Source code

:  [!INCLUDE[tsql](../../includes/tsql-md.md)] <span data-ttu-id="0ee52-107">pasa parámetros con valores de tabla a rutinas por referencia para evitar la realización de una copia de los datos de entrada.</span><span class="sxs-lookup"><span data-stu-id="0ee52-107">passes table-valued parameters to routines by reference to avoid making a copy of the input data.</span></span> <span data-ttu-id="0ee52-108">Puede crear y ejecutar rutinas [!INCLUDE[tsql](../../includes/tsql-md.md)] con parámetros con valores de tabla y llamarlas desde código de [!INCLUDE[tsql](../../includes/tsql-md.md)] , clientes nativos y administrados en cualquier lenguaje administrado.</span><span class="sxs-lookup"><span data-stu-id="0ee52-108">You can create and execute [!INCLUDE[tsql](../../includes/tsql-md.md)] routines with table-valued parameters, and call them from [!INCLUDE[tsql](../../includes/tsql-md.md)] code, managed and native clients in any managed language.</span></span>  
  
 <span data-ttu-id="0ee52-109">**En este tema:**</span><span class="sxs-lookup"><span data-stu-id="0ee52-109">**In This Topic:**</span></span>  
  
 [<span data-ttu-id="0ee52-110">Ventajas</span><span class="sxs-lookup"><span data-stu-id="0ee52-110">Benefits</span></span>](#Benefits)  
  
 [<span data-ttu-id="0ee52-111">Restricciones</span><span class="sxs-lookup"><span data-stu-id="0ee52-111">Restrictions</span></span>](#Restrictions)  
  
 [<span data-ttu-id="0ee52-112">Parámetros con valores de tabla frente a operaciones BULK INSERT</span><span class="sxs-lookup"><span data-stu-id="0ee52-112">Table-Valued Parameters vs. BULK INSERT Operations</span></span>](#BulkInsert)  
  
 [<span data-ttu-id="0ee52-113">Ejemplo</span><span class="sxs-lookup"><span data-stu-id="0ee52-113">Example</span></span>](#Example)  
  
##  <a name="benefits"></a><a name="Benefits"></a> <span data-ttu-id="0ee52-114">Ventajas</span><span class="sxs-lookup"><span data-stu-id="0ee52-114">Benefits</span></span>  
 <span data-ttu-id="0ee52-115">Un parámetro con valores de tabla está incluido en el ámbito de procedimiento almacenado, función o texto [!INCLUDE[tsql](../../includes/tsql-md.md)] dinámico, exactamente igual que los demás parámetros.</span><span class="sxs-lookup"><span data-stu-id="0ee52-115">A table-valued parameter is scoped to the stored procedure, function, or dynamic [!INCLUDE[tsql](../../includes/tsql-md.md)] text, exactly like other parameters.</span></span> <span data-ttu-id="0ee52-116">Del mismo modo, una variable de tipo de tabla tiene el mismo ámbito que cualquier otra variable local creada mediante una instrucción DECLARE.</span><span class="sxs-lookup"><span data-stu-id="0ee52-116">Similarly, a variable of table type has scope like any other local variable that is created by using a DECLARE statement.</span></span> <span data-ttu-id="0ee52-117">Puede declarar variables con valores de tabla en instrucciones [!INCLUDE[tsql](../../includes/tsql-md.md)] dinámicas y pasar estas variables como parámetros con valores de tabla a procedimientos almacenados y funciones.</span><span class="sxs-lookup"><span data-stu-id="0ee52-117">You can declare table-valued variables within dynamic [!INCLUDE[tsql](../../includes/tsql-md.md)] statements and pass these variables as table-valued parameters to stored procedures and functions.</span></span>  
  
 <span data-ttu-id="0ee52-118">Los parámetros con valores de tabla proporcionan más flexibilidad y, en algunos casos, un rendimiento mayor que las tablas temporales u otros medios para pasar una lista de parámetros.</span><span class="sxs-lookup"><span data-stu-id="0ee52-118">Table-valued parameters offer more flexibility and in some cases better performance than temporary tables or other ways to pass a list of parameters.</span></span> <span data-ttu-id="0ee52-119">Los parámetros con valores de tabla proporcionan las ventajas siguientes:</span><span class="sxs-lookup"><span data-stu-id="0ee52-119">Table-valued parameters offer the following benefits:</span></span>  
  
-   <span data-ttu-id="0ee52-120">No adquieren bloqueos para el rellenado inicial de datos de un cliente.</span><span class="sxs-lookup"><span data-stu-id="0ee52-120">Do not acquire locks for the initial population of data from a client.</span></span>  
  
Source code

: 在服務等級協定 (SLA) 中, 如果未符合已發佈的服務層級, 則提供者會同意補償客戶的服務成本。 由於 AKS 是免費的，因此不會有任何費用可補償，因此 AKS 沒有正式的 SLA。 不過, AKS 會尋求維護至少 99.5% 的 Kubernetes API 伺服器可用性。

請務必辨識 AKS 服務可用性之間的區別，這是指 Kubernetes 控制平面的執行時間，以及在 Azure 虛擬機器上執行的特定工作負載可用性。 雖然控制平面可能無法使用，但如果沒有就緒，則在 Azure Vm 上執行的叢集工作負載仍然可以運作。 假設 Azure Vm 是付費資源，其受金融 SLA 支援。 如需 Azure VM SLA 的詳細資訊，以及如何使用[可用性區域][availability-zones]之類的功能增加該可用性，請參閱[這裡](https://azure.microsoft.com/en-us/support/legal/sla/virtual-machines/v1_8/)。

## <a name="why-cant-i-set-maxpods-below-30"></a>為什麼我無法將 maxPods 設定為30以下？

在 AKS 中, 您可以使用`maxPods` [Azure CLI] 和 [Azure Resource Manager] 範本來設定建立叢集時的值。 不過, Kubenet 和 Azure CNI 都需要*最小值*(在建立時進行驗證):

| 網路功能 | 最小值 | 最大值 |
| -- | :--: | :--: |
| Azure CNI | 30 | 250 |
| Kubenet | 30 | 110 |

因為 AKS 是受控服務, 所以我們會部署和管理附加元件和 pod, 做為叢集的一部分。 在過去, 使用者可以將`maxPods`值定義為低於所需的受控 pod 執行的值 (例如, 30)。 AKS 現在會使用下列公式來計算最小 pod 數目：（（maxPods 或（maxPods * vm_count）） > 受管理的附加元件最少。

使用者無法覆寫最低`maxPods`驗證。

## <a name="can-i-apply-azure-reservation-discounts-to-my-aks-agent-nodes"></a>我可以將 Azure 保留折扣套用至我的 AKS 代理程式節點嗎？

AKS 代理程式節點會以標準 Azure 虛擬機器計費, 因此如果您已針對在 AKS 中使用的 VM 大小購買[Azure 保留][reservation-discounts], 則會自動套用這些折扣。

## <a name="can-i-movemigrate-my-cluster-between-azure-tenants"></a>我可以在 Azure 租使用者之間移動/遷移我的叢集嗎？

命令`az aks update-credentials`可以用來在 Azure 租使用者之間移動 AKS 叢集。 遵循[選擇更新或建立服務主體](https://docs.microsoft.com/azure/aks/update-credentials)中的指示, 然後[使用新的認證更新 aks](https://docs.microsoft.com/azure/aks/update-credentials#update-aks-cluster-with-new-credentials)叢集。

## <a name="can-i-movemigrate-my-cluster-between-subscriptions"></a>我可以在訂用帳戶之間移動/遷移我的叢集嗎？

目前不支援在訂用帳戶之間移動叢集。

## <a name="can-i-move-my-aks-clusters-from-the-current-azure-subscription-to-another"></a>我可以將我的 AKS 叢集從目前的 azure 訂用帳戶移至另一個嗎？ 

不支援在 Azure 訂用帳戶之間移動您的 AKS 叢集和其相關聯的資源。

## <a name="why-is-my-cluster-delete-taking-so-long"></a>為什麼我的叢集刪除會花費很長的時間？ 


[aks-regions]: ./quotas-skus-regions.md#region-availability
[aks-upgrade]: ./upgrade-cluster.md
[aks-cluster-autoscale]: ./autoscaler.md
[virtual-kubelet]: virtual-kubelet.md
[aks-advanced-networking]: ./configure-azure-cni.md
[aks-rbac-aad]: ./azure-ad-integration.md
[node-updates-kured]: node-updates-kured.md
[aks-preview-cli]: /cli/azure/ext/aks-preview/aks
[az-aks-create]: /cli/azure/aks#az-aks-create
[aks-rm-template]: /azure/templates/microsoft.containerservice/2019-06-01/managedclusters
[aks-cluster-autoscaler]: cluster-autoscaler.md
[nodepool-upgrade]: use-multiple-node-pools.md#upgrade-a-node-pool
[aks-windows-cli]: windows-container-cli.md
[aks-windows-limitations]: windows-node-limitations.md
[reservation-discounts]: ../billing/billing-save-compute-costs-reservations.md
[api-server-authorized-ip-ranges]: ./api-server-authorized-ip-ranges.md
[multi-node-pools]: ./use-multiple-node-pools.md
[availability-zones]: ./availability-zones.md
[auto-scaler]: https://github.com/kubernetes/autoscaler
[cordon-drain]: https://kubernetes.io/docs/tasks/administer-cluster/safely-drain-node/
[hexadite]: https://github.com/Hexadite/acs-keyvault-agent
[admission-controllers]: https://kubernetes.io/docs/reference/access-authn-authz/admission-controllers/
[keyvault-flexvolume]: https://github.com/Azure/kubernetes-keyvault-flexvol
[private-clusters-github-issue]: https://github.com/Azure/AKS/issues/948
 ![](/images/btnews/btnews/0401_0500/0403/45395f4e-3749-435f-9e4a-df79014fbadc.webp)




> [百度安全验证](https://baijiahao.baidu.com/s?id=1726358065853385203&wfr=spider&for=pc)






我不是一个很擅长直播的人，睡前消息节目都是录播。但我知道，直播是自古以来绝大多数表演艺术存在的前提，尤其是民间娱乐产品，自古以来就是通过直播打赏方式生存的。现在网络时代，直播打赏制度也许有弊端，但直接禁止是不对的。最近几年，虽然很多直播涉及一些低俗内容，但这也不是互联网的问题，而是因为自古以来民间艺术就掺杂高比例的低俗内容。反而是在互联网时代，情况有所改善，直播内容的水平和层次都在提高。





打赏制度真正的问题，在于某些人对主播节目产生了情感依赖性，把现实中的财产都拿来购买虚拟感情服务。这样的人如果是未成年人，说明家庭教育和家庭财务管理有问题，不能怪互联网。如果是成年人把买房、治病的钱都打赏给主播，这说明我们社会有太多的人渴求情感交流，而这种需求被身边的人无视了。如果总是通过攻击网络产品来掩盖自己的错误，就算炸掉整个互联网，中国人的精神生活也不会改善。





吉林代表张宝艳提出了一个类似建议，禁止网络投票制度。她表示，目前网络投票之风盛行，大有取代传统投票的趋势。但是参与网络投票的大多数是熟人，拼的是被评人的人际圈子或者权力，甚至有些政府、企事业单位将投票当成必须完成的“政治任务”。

● **EXERCISE**: In the listing above, find the line with "不支援在 Azure 訂用帳戶之間移動您的 AKS 叢集和其相關聯的資源。" and the line with "[aks-cluster-autoscaler]: cluster-autoscaler.md", then print exactly those two lines and every line between them, and nothing more.

● **OUTPUT OF THE EXERCISE**:
不支援在 Azure 訂用帳戶之間移動您的 AKS 叢集和其相關聯的資源。

## <a name="why-is-my-cluster-delete-taking-so-long"></a>為什麼我的叢集刪除會花費很長的時間？ 


[aks-regions]: ./quotas-skus-regions.md#region-availability
[aks-upgrade]: ./upgrade-cluster.md
[aks-cluster-autoscale]: ./autoscaler.md
[virtual-kubelet]: virtual-kubelet.md
[aks-advanced-networking]: ./configure-azure-cni.md
[aks-rbac-aad]: ./azure-ad-integration.md
[node-updates-kured]: node-updates-kured.md
[aks-preview-cli]: /cli/azure/ext/aks-preview/aks
[az-aks-create]: /cli/azure/aks#az-aks-create
[aks-rm-template]: /azure/templates/microsoft.containerservice/2019-06-01/managedclusters
[aks-cluster-autoscaler]: cluster-autoscaler.md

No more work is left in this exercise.